━━━━━ DATA RECORDS ━━━━━

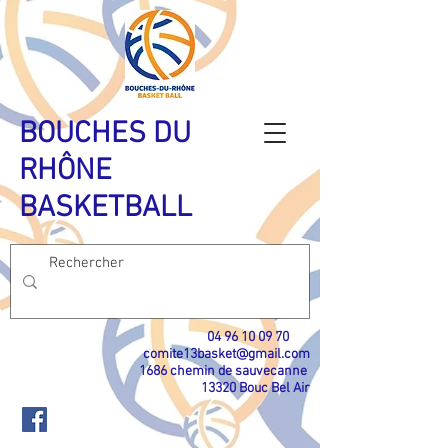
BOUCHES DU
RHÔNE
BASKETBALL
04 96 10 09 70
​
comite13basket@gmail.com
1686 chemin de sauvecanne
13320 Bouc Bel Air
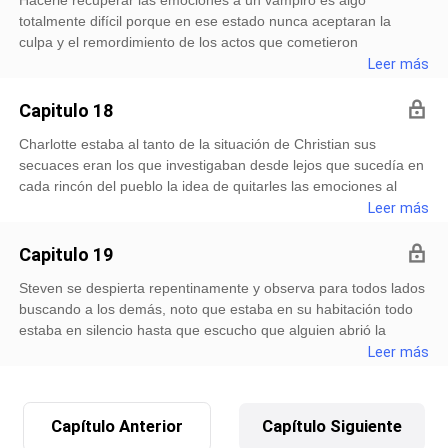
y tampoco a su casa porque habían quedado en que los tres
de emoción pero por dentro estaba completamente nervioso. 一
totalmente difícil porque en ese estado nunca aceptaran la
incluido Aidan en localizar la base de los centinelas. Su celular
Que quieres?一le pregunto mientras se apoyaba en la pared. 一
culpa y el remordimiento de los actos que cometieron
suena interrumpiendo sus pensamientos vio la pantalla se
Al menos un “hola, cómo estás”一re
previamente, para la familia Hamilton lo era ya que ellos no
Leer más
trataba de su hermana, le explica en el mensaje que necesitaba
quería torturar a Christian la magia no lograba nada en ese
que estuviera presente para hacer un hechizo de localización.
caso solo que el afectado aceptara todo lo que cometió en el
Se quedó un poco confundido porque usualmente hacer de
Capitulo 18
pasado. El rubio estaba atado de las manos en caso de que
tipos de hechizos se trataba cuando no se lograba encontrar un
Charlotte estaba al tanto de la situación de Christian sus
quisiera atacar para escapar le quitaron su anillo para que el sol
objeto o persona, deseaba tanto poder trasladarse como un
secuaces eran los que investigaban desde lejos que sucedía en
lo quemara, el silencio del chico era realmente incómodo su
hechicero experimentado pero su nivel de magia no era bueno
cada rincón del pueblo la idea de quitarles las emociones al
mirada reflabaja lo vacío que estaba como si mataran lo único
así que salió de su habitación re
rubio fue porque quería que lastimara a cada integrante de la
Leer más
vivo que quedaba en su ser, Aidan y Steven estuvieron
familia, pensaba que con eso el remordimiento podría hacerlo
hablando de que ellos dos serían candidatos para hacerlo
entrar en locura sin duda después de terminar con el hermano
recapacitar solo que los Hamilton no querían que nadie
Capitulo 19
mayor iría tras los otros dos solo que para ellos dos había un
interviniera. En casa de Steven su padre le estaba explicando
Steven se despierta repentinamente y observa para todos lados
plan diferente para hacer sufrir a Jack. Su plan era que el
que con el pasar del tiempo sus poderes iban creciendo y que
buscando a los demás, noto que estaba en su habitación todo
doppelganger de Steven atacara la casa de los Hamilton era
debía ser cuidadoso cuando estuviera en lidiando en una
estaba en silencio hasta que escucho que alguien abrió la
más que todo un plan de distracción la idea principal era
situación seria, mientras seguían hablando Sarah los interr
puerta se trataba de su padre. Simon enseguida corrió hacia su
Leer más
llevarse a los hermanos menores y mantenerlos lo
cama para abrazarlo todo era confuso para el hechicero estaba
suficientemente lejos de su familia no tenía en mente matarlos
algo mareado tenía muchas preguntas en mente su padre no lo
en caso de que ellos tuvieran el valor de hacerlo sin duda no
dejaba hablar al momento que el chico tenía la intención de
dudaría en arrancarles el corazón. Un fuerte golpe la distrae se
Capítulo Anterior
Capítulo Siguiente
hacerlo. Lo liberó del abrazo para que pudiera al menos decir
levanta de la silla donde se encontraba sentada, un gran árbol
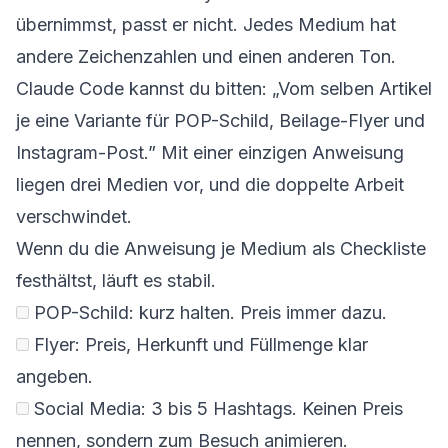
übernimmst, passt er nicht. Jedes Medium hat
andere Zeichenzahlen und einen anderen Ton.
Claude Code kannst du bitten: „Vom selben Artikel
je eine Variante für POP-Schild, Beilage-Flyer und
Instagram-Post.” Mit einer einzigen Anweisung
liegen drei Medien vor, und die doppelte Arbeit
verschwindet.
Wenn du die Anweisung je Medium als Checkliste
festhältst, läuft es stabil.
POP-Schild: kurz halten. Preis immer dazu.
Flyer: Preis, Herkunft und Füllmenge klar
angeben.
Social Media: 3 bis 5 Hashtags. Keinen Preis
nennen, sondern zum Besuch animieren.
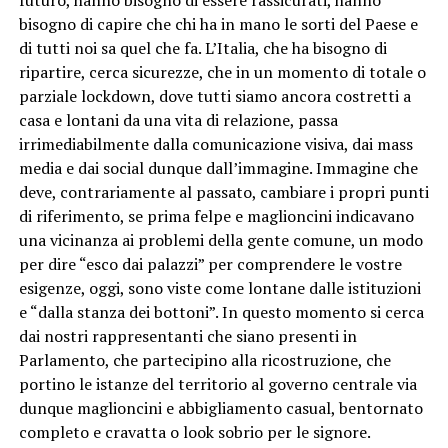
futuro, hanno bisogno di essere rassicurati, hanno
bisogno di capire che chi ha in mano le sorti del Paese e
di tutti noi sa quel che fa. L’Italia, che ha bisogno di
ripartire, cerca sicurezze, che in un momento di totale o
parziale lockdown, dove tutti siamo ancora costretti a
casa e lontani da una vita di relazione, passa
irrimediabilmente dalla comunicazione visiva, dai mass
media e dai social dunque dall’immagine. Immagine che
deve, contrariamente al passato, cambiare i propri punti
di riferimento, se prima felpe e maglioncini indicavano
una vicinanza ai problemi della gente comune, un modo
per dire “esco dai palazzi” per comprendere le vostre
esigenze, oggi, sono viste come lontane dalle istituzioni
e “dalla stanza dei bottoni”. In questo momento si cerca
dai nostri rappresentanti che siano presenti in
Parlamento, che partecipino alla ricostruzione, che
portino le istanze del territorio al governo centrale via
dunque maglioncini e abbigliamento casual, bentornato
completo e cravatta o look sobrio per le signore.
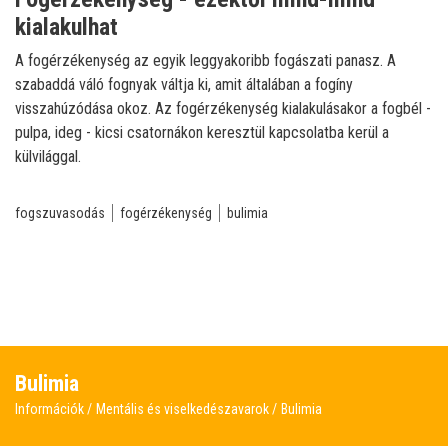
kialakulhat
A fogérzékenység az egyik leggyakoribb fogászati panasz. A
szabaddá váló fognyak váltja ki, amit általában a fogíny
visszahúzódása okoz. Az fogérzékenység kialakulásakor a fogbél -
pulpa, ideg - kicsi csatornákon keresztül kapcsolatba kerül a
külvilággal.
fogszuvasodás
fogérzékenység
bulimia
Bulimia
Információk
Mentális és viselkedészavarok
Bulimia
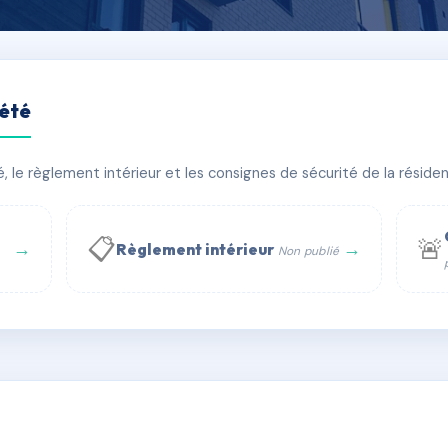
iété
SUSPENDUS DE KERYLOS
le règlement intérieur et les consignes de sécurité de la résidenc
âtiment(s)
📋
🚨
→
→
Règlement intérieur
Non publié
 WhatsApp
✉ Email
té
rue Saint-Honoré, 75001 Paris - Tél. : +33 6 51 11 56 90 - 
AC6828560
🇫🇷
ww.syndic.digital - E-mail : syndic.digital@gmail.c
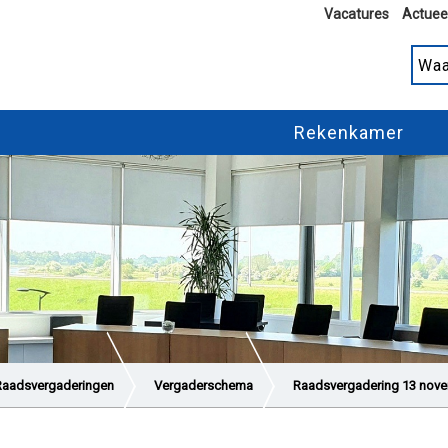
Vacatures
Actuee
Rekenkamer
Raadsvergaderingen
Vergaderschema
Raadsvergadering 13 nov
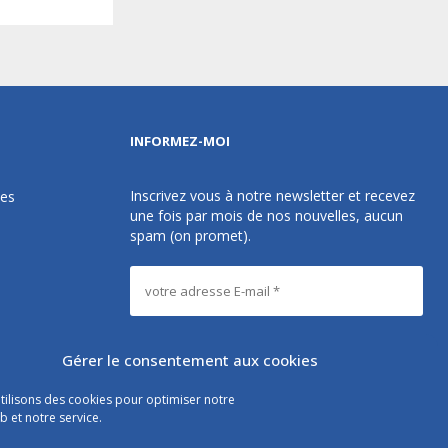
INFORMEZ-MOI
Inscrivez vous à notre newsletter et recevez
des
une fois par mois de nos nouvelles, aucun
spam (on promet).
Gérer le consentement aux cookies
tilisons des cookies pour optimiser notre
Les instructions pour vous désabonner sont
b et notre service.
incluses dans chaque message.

━━━━━
━━━━━ DATA RECORDS ━━━━━

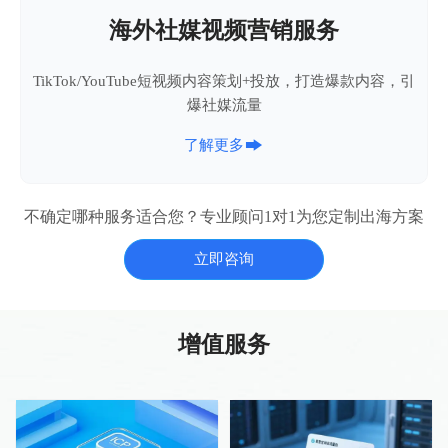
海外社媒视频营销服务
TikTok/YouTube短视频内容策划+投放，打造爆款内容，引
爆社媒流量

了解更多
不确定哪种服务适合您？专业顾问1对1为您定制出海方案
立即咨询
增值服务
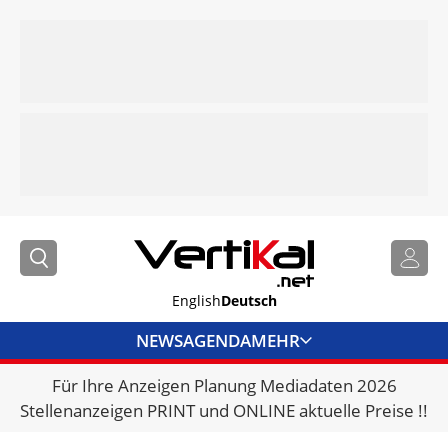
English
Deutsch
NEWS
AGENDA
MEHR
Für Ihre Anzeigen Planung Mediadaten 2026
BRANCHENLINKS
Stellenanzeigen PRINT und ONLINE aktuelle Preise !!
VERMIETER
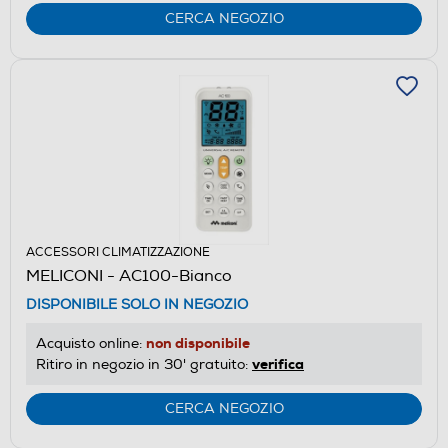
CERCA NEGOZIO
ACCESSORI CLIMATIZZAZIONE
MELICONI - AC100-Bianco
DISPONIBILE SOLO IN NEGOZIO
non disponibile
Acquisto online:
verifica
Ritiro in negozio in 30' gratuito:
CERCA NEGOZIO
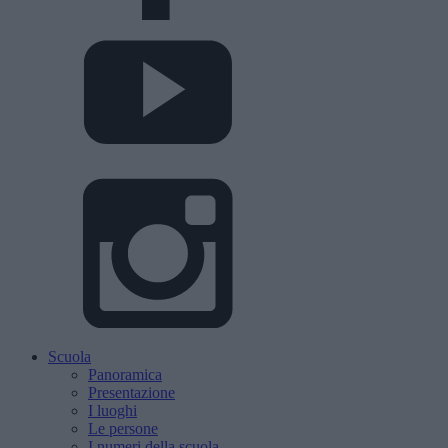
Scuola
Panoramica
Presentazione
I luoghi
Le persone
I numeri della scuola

━━━━━
━━━━━ DATA RECORDS ━━━━━

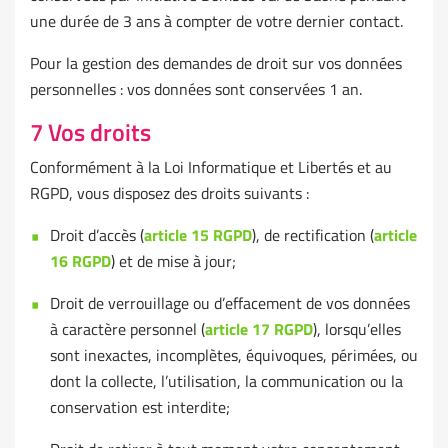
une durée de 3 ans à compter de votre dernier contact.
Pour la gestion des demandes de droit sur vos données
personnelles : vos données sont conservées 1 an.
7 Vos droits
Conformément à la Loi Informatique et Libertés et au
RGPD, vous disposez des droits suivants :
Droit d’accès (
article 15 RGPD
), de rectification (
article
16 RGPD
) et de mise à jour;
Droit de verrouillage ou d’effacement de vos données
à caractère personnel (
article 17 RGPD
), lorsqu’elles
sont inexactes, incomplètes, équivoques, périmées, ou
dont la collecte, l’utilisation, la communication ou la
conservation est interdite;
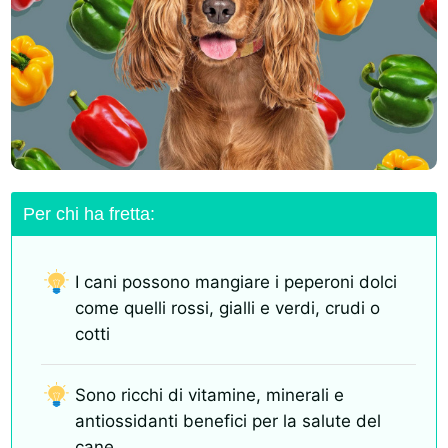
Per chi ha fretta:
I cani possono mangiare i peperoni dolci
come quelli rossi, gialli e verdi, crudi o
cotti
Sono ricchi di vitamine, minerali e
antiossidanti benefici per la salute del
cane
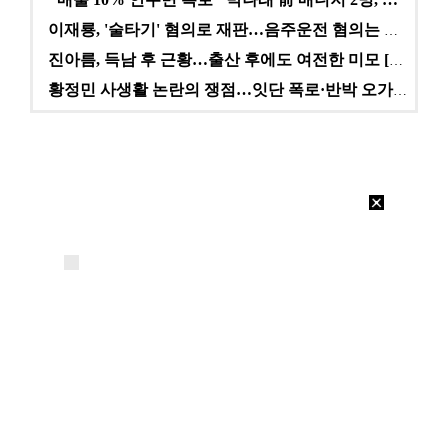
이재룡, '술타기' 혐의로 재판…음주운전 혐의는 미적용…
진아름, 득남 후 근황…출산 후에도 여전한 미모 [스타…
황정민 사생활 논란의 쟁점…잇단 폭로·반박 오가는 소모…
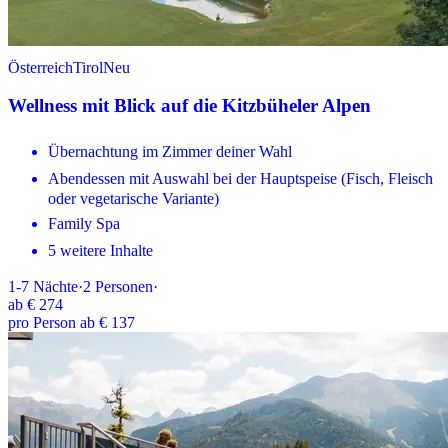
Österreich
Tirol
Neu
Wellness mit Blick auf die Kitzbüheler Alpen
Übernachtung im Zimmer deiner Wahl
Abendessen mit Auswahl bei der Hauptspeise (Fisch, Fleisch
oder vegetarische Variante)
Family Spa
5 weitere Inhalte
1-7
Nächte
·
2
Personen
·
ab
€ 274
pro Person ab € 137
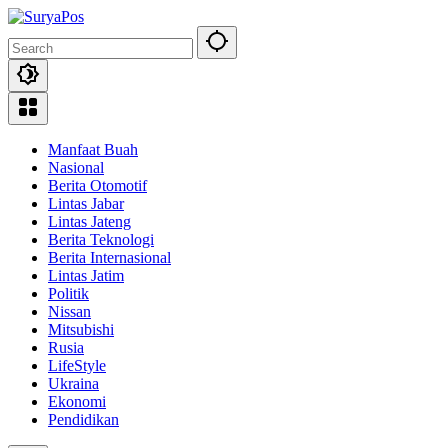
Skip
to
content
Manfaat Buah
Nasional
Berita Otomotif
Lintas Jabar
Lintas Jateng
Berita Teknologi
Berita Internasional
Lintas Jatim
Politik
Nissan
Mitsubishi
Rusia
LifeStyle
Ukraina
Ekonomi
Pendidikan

━━━━━

* _ACTIVITY_
The answer must consist of every line from the entries above that contains "Steven".

* _FINISHED EXERCISE_
vivo que quedaba en su ser, Aidan y Steven estuvieron
interviniera. En casa de Steven su padre le estaba explicando
Steven se despierta repentinamente y observa para todos lados
doppelganger de Steven atacara la casa de los Hamilton era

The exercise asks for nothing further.